What Is New in Spring Boot 2.4
Spring Boot 2.4 delivers significant updates to configuration handling, cloud integration, and developer tooling. This release streamlines the path to production with better Docker image support and refined property management.
| Category | Key Changes |
|---|---|
| New Features | Config Data API, Docker image building, Volume mounts |
| Improvements | Spring Cloud Bootstrap context, Graceful shutdown, Health groups |
| Deprecations | Legacy configuration processing, spring.config.location |
| Dependency Updates | Spring Framework 5.3, Spring Data 2020.0, Spring Security 5.4 |
How did configuration handling change in 2.4?
The biggest shift is the new Config Data API, which completely overhauls how external configuration is loaded. It replaces the previous property source system with a more extensible model that supports importing configuration from various locations like directories, JAR files, or even Kubernetes volumes.
In practice, this means your application.properties or application.yml can now use a new spring.config.import key to explicitly pull in additional config files. The old spring.config.location behavior is now deprecated. This change makes configuration more predictable and easier to trace, especially in complex cloud environments.
What are the updates for Docker and cloud deployment?
Spring Boot 2.4 makes building efficient Docker images a first-class citizen. The Spring Boot Maven and Gradle plugins now directly support building layered Docker images using Cloud Native Buildpacks without any custom configuration.
You can simply run ./mvnw spring-boot:build-image to create an optimized, production-ready OCI image. This matters because it drastically reduces the effort required to containerize your application and follows modern cloud-native practices. The support for volume mounts also simplifies configuring secrets in platforms like Kubernetes.
How does 2.4 improve application lifecycle?
Graceful shutdown is now enabled by default for all embedded web servers. When a shutdown signal is received, the web server will stop accepting new requests and wait for existing requests to complete before shutting down.
Health groups have also been enhanced, allowing you to create custom aggregations of health indicators for different deployment scenarios.

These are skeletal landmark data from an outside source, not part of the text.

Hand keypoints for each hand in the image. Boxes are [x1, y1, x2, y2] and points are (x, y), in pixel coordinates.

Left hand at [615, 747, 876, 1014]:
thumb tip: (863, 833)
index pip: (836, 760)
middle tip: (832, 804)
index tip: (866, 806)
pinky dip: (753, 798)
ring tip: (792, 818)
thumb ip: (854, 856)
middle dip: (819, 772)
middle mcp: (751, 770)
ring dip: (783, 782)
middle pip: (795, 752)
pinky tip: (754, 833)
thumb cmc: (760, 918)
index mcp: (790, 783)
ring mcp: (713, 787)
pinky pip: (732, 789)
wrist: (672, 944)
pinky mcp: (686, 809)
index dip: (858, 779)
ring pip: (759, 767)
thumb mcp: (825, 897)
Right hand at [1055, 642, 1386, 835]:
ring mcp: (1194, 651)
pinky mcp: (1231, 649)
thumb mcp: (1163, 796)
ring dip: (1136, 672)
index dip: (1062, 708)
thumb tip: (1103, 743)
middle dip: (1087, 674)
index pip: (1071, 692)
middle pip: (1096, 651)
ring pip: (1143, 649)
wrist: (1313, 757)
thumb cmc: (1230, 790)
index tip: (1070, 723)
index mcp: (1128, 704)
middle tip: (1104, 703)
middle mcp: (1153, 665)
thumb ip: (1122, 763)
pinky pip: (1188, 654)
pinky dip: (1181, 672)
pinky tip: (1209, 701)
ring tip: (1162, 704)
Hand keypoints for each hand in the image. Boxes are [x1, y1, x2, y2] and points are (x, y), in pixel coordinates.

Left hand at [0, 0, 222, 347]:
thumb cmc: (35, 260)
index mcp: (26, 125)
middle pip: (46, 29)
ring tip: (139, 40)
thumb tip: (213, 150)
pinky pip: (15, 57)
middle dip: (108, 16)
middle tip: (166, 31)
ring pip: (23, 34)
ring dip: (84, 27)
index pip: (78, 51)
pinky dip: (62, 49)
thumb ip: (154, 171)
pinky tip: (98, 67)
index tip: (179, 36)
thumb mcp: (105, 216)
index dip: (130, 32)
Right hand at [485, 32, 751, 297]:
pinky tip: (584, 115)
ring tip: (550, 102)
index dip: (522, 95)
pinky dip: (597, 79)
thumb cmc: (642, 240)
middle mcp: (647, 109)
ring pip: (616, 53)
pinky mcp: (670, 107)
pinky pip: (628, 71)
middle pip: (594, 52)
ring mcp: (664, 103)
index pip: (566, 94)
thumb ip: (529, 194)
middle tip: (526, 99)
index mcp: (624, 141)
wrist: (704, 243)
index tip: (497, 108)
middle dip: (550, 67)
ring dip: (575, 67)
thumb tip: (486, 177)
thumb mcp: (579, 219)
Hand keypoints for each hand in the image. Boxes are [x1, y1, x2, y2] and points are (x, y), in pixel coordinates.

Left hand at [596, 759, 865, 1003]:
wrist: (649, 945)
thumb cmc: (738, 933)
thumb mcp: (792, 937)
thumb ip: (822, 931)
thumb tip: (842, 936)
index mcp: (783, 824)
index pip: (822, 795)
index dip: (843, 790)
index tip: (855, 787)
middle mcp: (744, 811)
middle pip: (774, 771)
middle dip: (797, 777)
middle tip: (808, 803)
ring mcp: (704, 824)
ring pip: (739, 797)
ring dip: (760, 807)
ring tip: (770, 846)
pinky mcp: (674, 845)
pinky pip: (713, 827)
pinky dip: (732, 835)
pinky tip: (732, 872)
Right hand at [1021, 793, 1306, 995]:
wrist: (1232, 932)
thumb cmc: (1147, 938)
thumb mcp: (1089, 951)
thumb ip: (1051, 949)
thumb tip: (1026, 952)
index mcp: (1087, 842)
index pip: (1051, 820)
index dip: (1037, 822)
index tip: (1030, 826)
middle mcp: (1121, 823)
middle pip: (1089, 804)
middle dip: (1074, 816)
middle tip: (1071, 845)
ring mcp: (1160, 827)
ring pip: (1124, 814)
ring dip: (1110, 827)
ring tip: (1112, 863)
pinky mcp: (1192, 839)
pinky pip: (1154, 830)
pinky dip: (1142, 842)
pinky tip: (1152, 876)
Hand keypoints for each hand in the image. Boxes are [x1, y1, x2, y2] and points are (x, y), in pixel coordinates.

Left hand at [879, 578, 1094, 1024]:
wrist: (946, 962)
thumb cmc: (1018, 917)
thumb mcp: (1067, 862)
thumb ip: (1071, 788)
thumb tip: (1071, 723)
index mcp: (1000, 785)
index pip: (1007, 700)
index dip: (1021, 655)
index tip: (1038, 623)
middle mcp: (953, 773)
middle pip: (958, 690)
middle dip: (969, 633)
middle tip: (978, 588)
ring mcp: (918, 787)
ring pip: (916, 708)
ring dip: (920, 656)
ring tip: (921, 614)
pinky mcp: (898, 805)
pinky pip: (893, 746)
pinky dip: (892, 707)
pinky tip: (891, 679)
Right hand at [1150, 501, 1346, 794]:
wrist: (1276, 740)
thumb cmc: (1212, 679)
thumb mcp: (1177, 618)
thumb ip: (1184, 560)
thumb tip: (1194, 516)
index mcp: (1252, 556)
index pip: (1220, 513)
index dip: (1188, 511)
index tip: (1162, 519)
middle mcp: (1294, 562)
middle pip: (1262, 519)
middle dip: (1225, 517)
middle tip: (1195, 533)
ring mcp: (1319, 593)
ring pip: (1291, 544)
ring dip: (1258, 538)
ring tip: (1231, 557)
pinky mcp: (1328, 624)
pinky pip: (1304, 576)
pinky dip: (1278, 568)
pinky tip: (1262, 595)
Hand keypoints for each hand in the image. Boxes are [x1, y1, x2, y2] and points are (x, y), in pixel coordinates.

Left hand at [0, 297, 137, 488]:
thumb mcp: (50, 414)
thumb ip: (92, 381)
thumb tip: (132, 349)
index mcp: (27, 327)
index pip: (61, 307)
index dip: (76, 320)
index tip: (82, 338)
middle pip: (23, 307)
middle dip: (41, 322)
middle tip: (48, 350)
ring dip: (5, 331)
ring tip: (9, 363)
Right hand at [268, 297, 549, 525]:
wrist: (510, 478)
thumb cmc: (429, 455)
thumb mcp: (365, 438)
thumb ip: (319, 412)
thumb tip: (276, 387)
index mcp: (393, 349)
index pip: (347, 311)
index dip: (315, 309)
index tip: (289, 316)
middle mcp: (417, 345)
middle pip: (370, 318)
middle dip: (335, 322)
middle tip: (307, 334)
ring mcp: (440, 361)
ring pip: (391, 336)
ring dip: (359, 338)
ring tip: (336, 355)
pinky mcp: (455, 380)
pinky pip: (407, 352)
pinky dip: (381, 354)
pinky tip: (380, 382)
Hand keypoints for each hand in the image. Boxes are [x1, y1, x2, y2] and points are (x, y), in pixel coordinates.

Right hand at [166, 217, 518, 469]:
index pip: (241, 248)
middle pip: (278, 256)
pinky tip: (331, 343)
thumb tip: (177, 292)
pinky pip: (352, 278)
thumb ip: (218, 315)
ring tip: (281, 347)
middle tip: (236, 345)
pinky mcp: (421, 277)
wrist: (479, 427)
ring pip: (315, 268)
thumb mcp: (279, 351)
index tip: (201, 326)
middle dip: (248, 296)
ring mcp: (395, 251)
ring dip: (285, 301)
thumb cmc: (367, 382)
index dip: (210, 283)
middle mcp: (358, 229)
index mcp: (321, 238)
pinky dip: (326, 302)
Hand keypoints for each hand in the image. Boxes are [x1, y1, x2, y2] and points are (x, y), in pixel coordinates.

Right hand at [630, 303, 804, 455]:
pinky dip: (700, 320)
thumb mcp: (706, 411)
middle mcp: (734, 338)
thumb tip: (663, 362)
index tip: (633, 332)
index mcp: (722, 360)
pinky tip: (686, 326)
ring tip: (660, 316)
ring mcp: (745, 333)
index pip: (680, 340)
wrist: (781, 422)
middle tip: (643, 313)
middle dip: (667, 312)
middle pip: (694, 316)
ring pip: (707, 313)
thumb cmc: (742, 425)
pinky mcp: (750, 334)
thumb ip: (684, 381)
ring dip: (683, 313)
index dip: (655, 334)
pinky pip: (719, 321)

For instance, you can define a "readiness" group that only includes database and disk checks, which is perfect for Kubernetes liveness probes.
What about Spring Cloud integration changes?
The way Spring Boot initializes the Spring Cloud context has been redesigned. The bootstrap.yml file and the spring-cloud-starter-bootstrap dependency are no longer required by default.
Instead, you can now enable the bootstrap context with the spring.cloud.bootstrap.enabled=true property or through the spring.config.import mechanism. This cleanup reduces magic and makes the integration between Boot and Cloud more explicit and easier to debug.
FAQ
Why is my application failing to start after upgrading to 2.4?
This is likely due to the new configuration processing. Check if you were using spring.config.location with specific files; you need to replace it with spring.config.import. Also, ensure any custom profiles activate correctly under the new rules.
Do I need to change my Docker build process?
Your existing process will still work, but you should consider switching to the new built-in build-image goal. It creates optimized, layered images that start faster and have a smaller footprint compared to traditional Dockerfile approaches.
What happened to my bootstrap.yml file?
The bootstrap context is now disabled by default. If you need it for Spring Cloud Config, you must add the spring-cloud-starter-bootstrap dependency and set spring.cloud.bootstrap.enabled=true, or use the new spring.config.import=configserver: syntax.
How do the health group changes affect my Kubernetes probes?
Health groups give you more control. You can now define a specific group for your liveness probe that excludes slow-checking indicators, making your probes more reliable and preventing unnecessary pod restarts.
Is the legacy configuration processing completely removed?
No, it's deprecated but still available. You can set spring.config.use-legacy-processing=true to temporarily revert to the old behavior. However, you should migrate to the new model as the legacy support will be removed in a future release.